**Problem description:** At the line containing "right front paw: (367, 419)", begin an exact copy of the lines below and continue through the final one, with no pictures.

**Data for the task:**
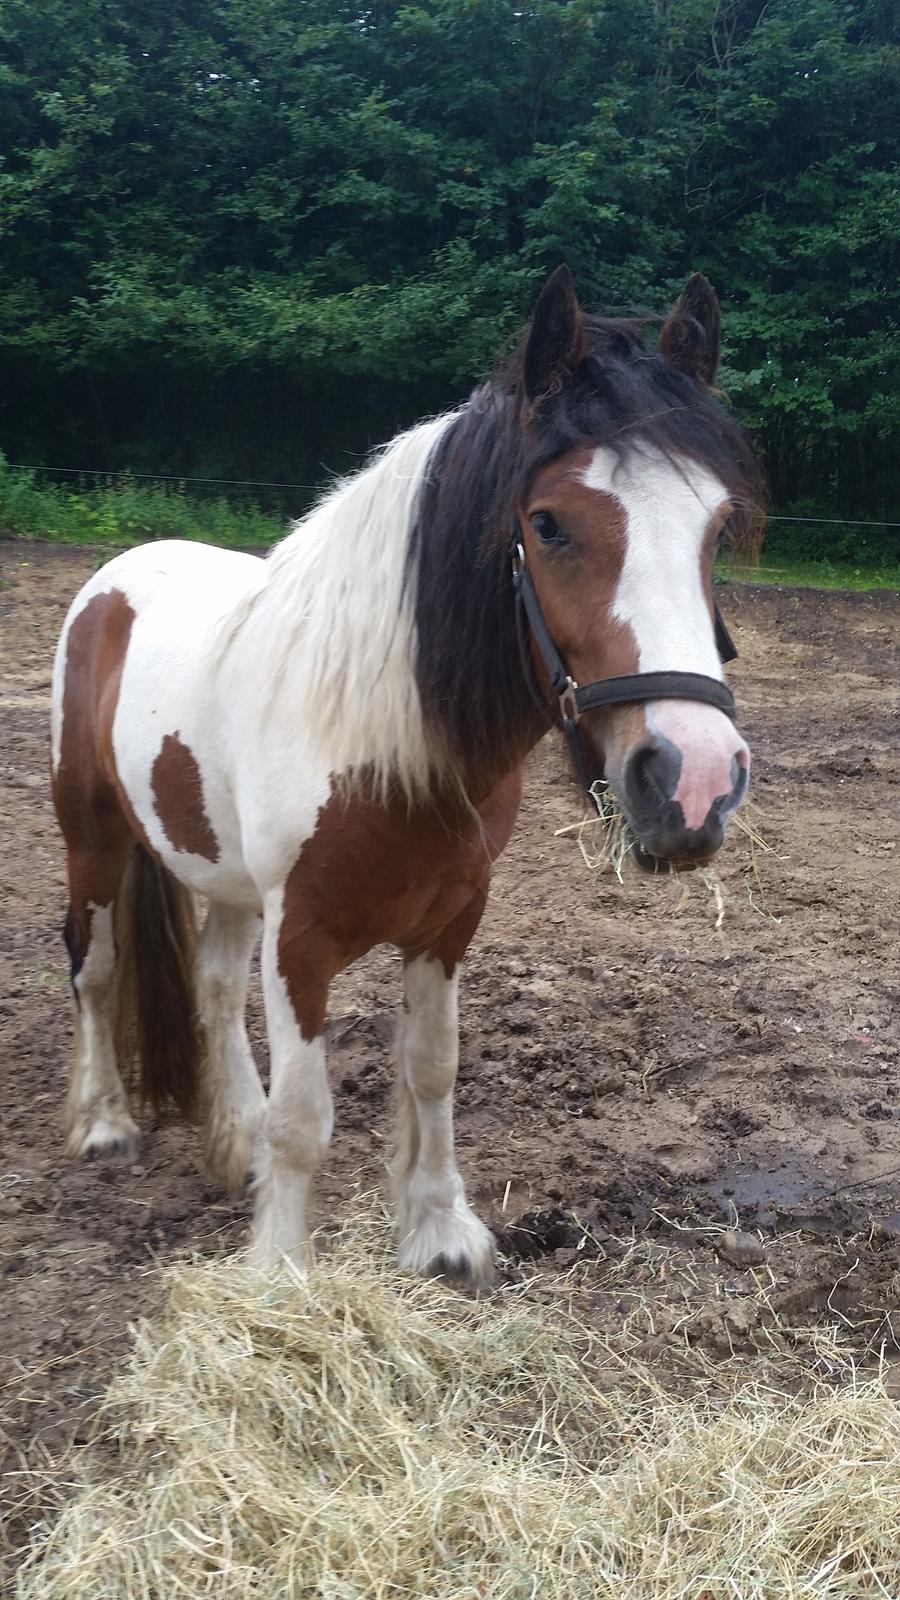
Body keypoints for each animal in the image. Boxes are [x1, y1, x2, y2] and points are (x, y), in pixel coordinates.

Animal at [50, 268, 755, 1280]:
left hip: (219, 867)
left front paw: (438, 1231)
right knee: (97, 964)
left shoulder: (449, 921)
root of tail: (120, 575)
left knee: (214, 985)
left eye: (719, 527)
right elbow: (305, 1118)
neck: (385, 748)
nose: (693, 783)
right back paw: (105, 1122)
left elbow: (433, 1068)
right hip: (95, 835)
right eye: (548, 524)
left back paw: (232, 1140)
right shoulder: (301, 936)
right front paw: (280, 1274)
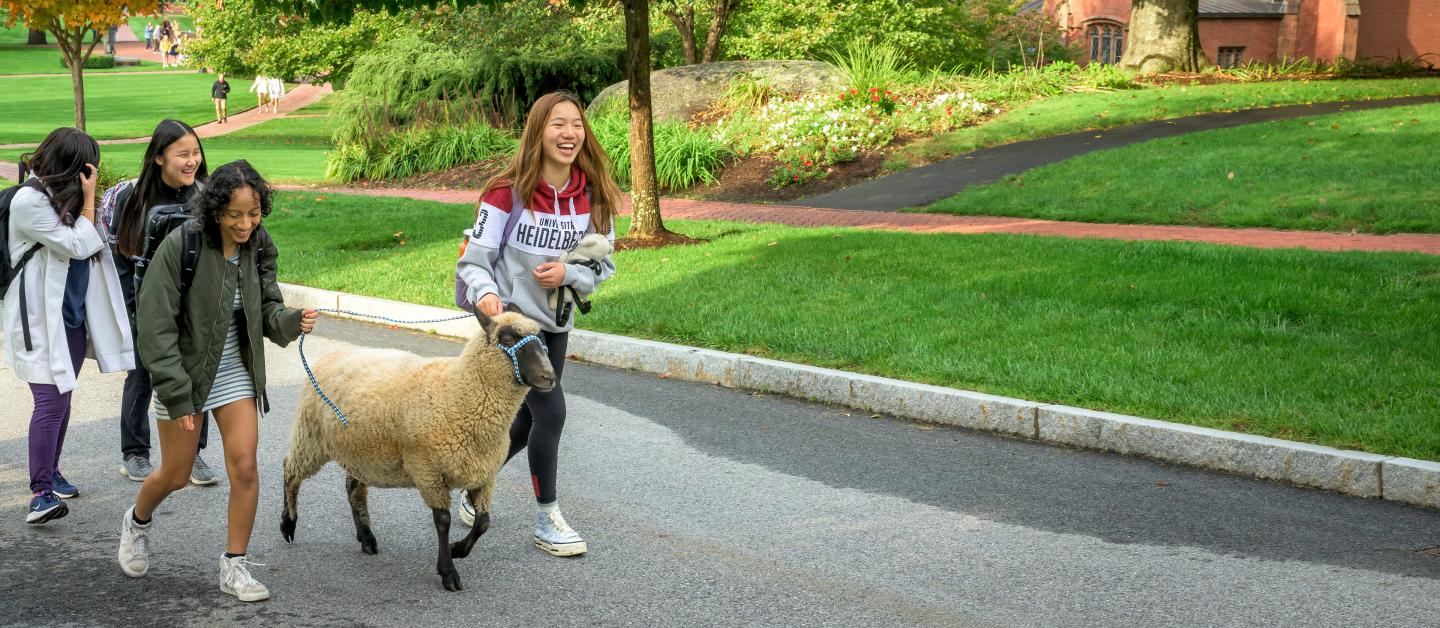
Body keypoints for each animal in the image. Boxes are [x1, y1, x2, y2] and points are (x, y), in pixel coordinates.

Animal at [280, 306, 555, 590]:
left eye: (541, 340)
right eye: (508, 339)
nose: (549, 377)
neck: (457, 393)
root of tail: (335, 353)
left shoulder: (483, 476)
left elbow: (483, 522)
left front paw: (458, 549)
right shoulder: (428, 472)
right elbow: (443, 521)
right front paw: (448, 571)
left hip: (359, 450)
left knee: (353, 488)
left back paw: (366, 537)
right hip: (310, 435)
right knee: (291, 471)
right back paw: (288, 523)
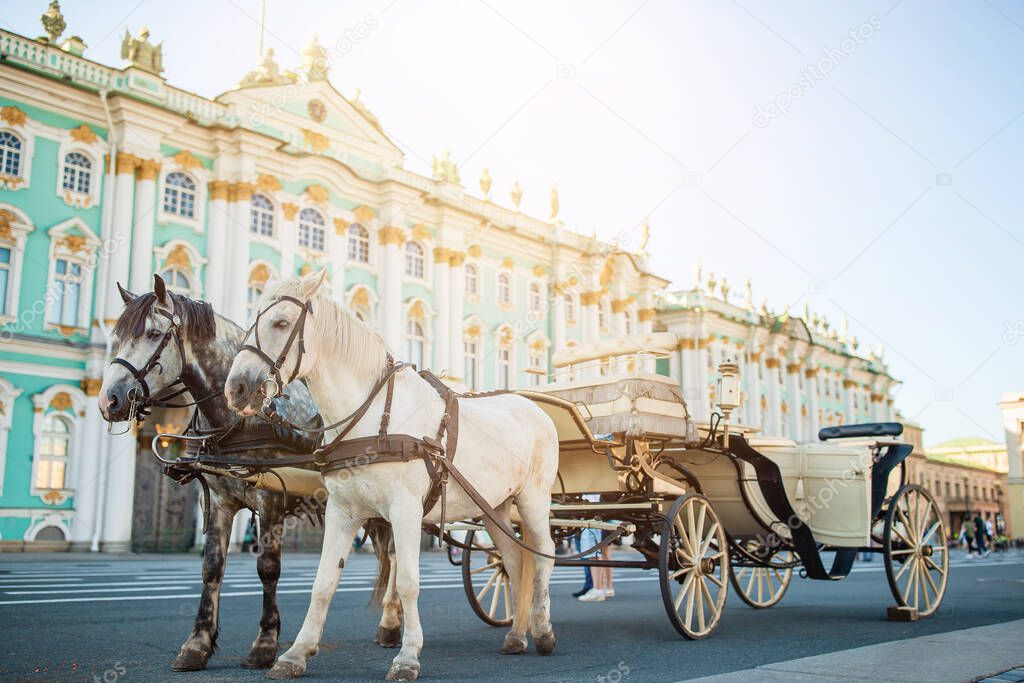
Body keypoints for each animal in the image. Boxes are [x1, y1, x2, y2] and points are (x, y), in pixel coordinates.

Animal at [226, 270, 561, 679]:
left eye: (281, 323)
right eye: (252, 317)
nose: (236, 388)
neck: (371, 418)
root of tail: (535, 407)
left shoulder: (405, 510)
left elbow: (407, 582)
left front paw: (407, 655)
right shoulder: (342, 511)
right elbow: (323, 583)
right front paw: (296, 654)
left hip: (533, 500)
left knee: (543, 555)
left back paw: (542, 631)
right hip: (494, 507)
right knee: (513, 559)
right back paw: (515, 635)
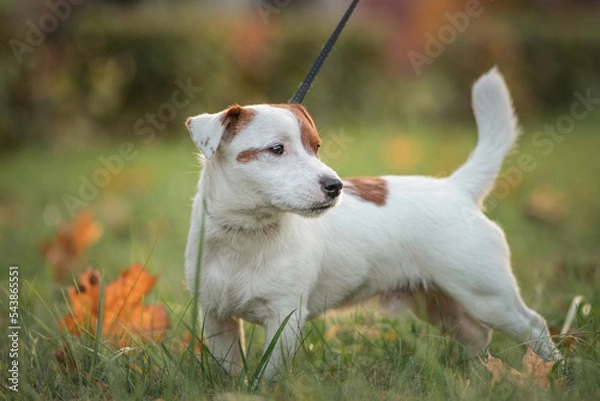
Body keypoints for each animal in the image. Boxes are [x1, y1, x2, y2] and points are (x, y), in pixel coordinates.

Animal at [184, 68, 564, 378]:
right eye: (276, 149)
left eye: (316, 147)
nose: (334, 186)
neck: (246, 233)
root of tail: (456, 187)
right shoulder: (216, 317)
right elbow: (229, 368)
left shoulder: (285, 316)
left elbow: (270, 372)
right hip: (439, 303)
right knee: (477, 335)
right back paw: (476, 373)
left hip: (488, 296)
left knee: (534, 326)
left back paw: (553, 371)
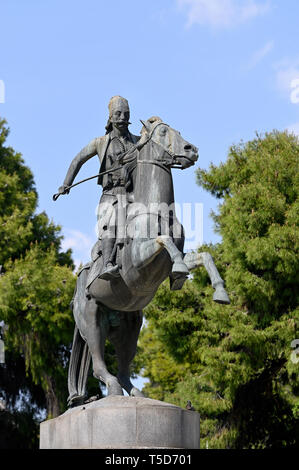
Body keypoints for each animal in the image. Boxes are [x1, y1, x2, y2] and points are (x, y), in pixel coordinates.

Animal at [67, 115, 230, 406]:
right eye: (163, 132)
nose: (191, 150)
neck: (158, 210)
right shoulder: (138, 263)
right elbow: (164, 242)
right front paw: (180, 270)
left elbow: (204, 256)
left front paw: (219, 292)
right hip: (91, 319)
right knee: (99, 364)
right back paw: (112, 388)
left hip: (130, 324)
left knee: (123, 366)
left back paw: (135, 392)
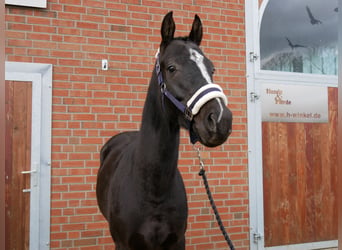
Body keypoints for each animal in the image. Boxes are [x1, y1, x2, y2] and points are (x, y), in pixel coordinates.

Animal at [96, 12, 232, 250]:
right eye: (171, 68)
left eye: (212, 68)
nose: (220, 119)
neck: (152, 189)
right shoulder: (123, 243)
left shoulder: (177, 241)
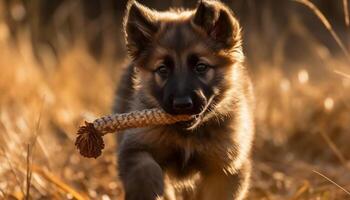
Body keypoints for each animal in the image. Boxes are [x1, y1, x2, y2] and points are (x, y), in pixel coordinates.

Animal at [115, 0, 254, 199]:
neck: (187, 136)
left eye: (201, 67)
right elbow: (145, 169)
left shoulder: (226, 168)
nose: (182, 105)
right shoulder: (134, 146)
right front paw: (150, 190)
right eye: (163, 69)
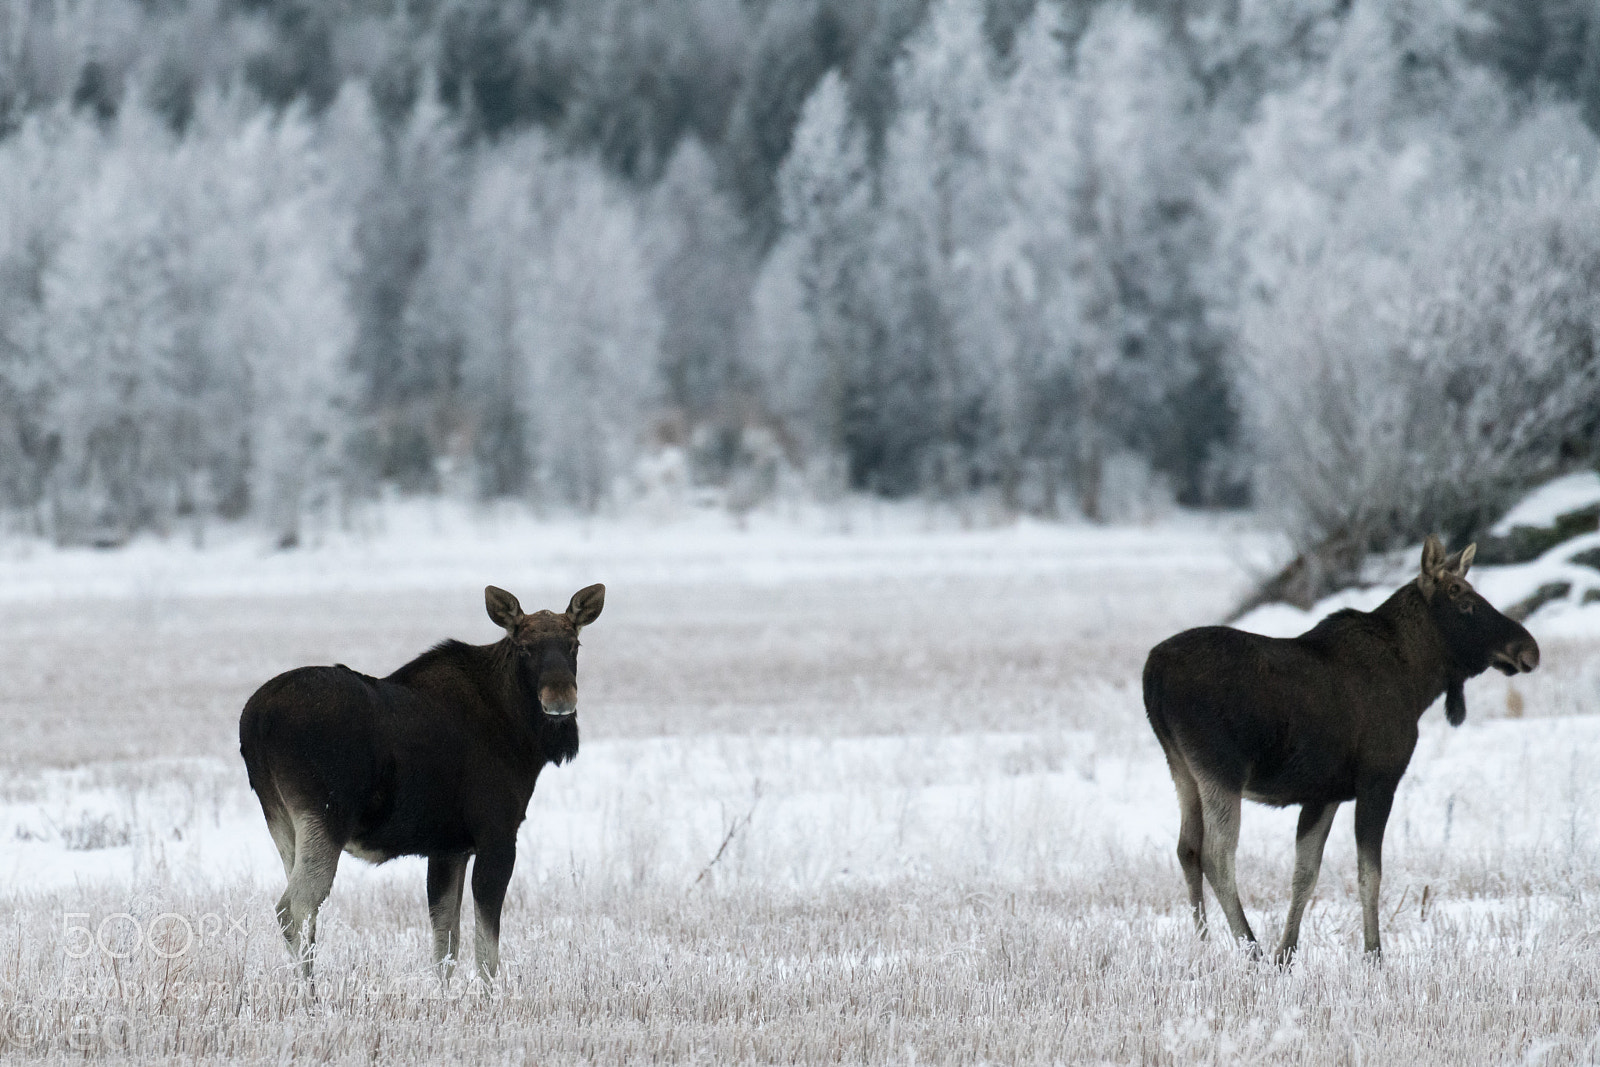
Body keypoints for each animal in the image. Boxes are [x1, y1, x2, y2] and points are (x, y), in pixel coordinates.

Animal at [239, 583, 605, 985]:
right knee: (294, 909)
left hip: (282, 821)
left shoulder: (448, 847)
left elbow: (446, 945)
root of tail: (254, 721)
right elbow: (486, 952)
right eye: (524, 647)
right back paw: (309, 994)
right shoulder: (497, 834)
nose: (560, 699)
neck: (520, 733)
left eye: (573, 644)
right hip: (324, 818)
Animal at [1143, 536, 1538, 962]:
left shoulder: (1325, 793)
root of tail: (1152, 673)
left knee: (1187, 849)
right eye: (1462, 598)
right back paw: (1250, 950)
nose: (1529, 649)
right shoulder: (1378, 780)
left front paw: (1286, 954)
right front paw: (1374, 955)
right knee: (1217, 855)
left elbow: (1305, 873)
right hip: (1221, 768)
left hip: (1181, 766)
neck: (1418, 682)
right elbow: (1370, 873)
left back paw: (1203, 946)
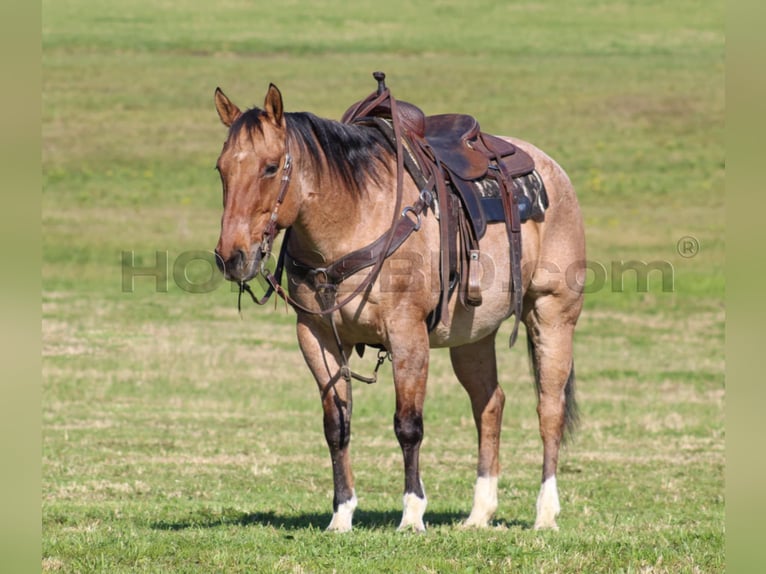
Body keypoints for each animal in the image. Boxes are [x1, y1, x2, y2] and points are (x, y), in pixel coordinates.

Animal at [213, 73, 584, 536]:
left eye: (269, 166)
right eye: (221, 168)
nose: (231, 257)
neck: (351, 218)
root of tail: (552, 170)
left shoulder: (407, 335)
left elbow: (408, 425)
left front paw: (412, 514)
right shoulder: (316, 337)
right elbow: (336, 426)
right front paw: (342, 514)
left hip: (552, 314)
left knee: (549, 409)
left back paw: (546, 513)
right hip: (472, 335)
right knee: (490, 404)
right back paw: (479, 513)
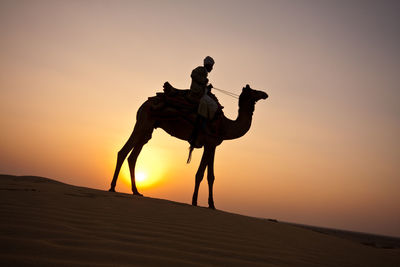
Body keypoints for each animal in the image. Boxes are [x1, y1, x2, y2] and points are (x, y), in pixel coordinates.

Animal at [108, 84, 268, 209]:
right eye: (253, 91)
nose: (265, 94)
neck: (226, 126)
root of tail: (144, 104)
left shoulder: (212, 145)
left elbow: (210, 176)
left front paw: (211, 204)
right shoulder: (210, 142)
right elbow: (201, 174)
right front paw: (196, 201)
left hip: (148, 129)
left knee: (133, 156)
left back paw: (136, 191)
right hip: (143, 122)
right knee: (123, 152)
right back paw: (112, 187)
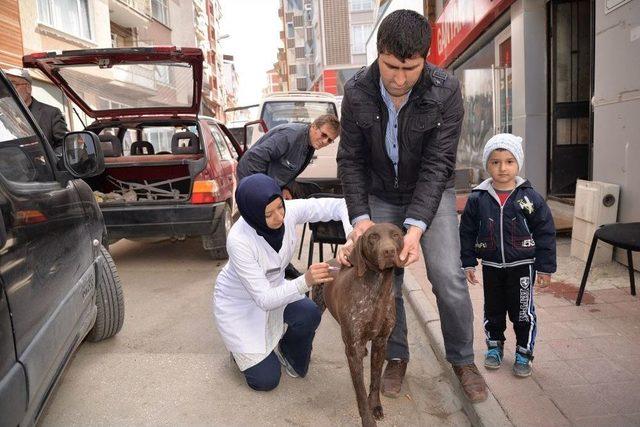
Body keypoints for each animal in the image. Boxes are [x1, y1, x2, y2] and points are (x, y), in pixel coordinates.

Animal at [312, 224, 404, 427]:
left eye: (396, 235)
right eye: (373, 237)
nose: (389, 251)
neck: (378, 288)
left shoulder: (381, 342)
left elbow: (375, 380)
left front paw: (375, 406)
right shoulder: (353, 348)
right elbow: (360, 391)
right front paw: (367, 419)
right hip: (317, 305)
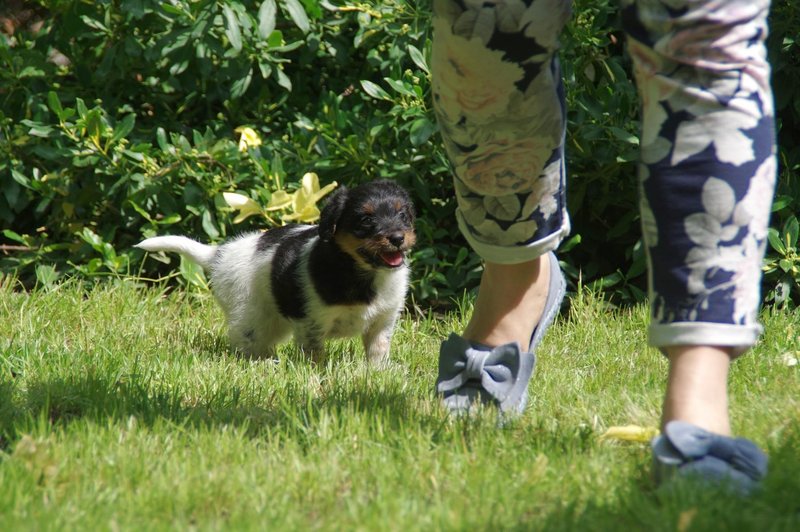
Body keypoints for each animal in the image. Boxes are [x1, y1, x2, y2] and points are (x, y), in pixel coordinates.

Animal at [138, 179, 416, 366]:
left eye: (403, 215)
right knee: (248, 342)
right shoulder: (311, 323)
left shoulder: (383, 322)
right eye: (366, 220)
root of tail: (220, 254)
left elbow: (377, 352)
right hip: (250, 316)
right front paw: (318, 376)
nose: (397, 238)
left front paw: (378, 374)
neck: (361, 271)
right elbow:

**Solution for this task:**
right front paw: (367, 419)
right hip: (317, 305)
Body keypoints for each animal in the image. Boxes are [x1, y1, x2, y2] and points are (x, y), in pixel coordinates.

Animal at [138, 179, 416, 366]:
left eye: (403, 215)
right knee: (248, 342)
right shoulder: (311, 323)
left shoulder: (383, 322)
right eye: (366, 220)
root of tail: (220, 254)
left elbow: (377, 352)
right hip: (250, 316)
right front paw: (318, 376)
nose: (397, 238)
left front paw: (378, 374)
neck: (361, 271)
right elbow:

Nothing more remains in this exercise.